You might be planning to go on a road trip soon, and that’s super fun. But if your car has been around for a while, it could raise concerns. You might wonder whether the vehicle is too old to make it on the trip. You wouldn’t want to start out and then get stranded somewhere on the way.
If this has been bothering you, you’re in luck. We have created a checklist of things to help you know if your car is too old for a road trip. So, stick around to find out!
Is your car too old for a road trip? We don’t believe any car is too old for a road trip. But, if your car is old, there are a couple of things you should look out for before your road trip.

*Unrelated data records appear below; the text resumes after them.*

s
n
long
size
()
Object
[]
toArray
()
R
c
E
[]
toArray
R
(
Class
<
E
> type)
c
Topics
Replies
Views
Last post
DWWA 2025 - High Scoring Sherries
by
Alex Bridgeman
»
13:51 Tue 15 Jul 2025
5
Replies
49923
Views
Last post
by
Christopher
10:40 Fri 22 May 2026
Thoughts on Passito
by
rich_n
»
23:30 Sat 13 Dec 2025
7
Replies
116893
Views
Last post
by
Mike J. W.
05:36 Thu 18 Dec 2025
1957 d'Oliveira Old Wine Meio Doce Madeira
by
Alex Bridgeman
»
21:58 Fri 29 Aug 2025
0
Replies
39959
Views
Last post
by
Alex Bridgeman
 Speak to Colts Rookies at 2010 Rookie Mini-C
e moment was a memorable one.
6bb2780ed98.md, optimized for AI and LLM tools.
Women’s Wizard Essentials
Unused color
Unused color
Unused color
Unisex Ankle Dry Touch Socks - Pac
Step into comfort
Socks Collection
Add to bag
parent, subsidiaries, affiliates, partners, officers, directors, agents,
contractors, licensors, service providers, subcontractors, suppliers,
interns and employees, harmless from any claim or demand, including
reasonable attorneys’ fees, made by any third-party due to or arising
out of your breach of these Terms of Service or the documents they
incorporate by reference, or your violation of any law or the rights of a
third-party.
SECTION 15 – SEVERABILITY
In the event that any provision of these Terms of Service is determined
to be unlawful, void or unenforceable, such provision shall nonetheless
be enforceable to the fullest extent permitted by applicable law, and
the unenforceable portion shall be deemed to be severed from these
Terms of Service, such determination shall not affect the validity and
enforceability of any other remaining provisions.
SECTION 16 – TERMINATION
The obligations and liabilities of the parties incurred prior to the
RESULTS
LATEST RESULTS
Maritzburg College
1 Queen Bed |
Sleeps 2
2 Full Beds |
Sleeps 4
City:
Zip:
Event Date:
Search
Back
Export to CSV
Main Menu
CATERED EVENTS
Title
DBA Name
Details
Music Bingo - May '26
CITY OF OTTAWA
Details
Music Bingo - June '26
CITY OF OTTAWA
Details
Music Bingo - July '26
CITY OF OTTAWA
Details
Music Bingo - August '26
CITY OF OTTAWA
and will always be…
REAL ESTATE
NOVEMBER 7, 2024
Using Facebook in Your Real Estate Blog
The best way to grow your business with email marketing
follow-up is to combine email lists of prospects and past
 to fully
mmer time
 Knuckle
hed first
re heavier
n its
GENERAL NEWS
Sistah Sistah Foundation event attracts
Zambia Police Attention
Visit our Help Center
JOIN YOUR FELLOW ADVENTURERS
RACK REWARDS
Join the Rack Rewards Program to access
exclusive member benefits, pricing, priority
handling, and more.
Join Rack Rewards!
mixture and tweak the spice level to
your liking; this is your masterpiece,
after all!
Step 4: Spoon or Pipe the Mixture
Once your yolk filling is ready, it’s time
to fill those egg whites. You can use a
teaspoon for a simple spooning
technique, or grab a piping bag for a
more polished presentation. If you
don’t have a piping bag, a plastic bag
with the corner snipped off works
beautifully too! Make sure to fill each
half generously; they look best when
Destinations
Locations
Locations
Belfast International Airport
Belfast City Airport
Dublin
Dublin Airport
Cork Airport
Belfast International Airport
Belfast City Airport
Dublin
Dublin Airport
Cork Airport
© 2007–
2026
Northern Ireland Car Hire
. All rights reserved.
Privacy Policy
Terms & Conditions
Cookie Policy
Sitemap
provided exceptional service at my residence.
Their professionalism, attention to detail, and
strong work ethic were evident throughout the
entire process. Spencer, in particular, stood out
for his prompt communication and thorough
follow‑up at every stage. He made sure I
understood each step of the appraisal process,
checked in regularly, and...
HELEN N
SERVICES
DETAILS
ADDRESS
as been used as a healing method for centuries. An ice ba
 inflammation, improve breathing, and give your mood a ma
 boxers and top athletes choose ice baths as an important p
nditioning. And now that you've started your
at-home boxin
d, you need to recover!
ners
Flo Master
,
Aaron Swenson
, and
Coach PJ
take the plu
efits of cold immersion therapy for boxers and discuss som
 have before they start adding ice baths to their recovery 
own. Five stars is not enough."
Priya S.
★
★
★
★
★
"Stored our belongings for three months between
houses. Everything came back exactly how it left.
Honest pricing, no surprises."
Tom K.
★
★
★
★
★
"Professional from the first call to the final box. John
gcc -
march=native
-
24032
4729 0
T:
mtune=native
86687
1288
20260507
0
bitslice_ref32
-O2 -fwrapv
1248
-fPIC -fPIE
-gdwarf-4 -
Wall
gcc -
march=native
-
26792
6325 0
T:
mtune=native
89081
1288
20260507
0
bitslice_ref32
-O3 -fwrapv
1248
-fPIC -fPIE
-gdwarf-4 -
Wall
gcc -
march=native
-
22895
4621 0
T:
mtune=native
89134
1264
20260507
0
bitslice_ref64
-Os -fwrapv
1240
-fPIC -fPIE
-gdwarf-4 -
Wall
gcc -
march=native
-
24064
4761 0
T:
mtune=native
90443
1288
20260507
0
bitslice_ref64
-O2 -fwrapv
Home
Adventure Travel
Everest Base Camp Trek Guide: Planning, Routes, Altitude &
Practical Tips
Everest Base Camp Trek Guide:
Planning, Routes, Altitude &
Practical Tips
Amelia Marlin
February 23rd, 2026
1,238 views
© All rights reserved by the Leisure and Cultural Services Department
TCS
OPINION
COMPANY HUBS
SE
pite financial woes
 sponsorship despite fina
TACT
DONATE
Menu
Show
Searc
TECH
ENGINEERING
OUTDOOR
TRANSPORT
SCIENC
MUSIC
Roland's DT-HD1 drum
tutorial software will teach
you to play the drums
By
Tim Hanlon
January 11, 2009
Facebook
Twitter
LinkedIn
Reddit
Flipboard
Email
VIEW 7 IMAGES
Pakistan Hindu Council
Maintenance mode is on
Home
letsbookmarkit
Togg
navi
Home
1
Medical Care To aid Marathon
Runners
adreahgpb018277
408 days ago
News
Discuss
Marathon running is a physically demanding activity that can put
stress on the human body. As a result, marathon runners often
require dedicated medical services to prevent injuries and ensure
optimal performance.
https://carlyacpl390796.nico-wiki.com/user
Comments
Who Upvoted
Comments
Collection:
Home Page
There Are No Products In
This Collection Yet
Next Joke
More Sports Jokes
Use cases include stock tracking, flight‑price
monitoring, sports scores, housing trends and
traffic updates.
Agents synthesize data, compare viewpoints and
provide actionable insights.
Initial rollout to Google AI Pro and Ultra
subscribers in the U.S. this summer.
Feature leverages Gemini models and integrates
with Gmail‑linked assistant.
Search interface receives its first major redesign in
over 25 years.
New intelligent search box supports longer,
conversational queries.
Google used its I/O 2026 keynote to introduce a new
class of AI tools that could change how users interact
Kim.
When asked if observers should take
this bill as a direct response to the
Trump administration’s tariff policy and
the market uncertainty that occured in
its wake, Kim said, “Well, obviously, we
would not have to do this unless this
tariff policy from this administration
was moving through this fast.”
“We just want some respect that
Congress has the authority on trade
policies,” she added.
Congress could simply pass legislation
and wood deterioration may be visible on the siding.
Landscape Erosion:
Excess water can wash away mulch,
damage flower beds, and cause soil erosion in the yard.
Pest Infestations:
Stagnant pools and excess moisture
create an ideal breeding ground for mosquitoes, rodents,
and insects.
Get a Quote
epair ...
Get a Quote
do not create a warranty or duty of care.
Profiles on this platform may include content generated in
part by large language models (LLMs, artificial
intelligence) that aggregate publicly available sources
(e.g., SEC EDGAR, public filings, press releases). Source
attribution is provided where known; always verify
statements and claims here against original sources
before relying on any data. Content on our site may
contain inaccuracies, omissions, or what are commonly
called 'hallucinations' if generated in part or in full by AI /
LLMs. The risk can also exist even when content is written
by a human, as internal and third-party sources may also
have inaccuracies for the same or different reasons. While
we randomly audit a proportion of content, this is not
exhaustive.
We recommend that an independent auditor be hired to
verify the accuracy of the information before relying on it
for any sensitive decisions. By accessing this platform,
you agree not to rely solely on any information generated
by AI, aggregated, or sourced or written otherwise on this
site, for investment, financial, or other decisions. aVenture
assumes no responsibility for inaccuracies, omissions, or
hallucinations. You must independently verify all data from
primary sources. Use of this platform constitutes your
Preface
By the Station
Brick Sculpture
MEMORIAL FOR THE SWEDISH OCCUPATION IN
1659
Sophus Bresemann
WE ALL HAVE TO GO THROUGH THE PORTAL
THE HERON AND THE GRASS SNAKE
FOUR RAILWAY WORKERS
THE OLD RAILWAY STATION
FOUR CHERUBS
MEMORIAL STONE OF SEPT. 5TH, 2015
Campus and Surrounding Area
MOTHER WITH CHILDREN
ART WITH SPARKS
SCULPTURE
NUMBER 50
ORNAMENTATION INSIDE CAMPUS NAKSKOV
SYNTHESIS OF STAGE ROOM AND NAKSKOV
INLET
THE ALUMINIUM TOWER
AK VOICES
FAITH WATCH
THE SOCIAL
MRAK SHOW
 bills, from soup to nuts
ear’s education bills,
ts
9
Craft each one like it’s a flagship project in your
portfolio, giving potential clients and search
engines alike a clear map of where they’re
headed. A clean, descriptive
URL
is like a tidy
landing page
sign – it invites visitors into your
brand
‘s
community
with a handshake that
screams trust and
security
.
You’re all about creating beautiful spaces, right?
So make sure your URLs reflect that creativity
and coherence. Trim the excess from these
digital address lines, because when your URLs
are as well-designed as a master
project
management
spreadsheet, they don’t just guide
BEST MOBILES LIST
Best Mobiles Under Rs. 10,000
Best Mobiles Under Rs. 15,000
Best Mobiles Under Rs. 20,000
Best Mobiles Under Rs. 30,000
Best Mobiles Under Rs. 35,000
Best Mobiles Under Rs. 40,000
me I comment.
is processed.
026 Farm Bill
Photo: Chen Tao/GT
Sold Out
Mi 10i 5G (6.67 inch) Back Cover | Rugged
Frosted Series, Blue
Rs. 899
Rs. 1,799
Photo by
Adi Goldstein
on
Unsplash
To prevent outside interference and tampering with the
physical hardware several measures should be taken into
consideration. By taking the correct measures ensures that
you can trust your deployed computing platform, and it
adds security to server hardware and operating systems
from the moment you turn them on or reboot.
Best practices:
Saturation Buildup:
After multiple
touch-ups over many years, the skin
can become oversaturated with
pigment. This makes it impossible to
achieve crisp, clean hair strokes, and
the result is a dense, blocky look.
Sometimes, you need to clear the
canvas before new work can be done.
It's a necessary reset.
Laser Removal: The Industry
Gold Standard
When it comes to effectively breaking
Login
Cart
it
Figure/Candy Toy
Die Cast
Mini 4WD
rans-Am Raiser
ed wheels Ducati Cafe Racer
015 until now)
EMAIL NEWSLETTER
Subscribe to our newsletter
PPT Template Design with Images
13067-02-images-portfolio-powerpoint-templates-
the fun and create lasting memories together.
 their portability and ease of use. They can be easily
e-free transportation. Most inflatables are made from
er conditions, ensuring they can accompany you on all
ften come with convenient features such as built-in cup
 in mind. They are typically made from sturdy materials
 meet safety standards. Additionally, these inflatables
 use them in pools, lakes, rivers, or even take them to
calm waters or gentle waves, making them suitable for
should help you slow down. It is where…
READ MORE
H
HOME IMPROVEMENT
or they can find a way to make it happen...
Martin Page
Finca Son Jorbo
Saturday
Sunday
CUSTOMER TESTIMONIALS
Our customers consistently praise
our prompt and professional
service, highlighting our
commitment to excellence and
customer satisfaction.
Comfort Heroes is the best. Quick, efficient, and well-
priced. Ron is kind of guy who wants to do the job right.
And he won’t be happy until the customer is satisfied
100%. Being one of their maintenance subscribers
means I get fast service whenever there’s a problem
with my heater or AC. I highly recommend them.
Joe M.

Check all your tires and ensure you have a spare
For your road trip, you want to ensure that none of your tires are torn, punctured, or deflated. You also want to ensure you have a spare in your trunk to prepare for an emergency. Also, make sure you know how to change a tire, and you also have all the tools you would need to change it.
Run a battery check
Have your battery checked for faults or weaknesses, or get a new one. Especially if the road trip would be a very long one.
Carry a spare headlight bulb with you
You want to have a spare headlight bulb handy if your car’s headlight bulb dies at night. This is surprisingly common with some old cars, so prepare against it. If your headlight bulb dies out, it can be hazardous for you and other drivers when driving at night. You could also get pulled over and fined for it, leading to an even costlier expense.
Get a manual for your car if you don’t already have one
You should have a manual handy when going on a road trip. This makes it easy for you to find and fix minor problems that could come up during your trip. A Haynes or Chilton manual works just fine.
Make sure to pack lightly.
You want the load on your car to be as little as possible, so rid yourself of any unnecessary baggage and pack as lightly as possible.
Keep cash on hand in case of an emergency.
Even if you are super careful, it is still possible for old cars to act up when driving really long distances. So, you want to be sure you can handle such emergencies whenever they come. An excellent place to start would be to have some cash readily available when you need it.
Set some water aside for your car
In many old cars, you might not be able to tell when your engine is about to overheat. The best option would be to stop occasionally to check, but sometimes you forget. That’s okay, but make sure to have water on hand to fix that problem if it comes up.
Carry some spark plugs with you
You never can tell when these will come in handy with an old car, so be prepared.
So now you have an idea of what to do to prepare for your road trip. Here’s a list of things you should check before you venture on that trip.
- Check that your tires are all in proper condition and have a spare. Check the air in your tires and the tire pressure. Make sure everything is working as it should. Check the wheels and lug nut torque on all four corners. Check the tire tread to see how much you have left.
- Check all fluid levels in your car, and replace filters too. Fuel, water, engine oil, washer fluid. Top up wherever you need to. If you need to change any fluids, ensure that you do so before your trip. Ensure you keep extra bottles of those fluids in your trunk in case you run out and need to refill before you find a gas station.
- Check your brakes, and make sure they feel familiar to you. Take the car out for a test drive if possible, and ensure your brakes work as they should.
- Check your wipers; make sure they work fine. Windshield wipers sometimes malfunction or crack out of dryness or lack of use. Make sure that’s not the case before you go on your trip. Also, check that your seatbelt is not faulty; check the accessory belt, coolant, turn signals, license plate, etc.
Your car would only be too old to drive if the parts you need to fix faults in the vehicle are no longer available. As long as it is fixable, you can go on a road trip with it. Cars become unsafe when there are too many problems and not enough fixes. And most times, this does not happen because of how old they are. What really matters is the climate, maintenance practices, and how much the owner can spend on repairs.
Before you go on your trip, visit your local mechanic to inspect your car and recommend fixes if there is a need. This ensures that your vehicle is in the best possible condition for a road trip.
Road trips do not permanently damage cars, but they can. A very long road trip can cause some expensive damage to your vehicle. But, again, this is not always the case. With each mile your car runs, there is wear and tear. With road trips, you will have to drive several miles sometimes. If you encounter bumpy roads or potholes, it could also exacerbate existing problems and cause noticeable damage.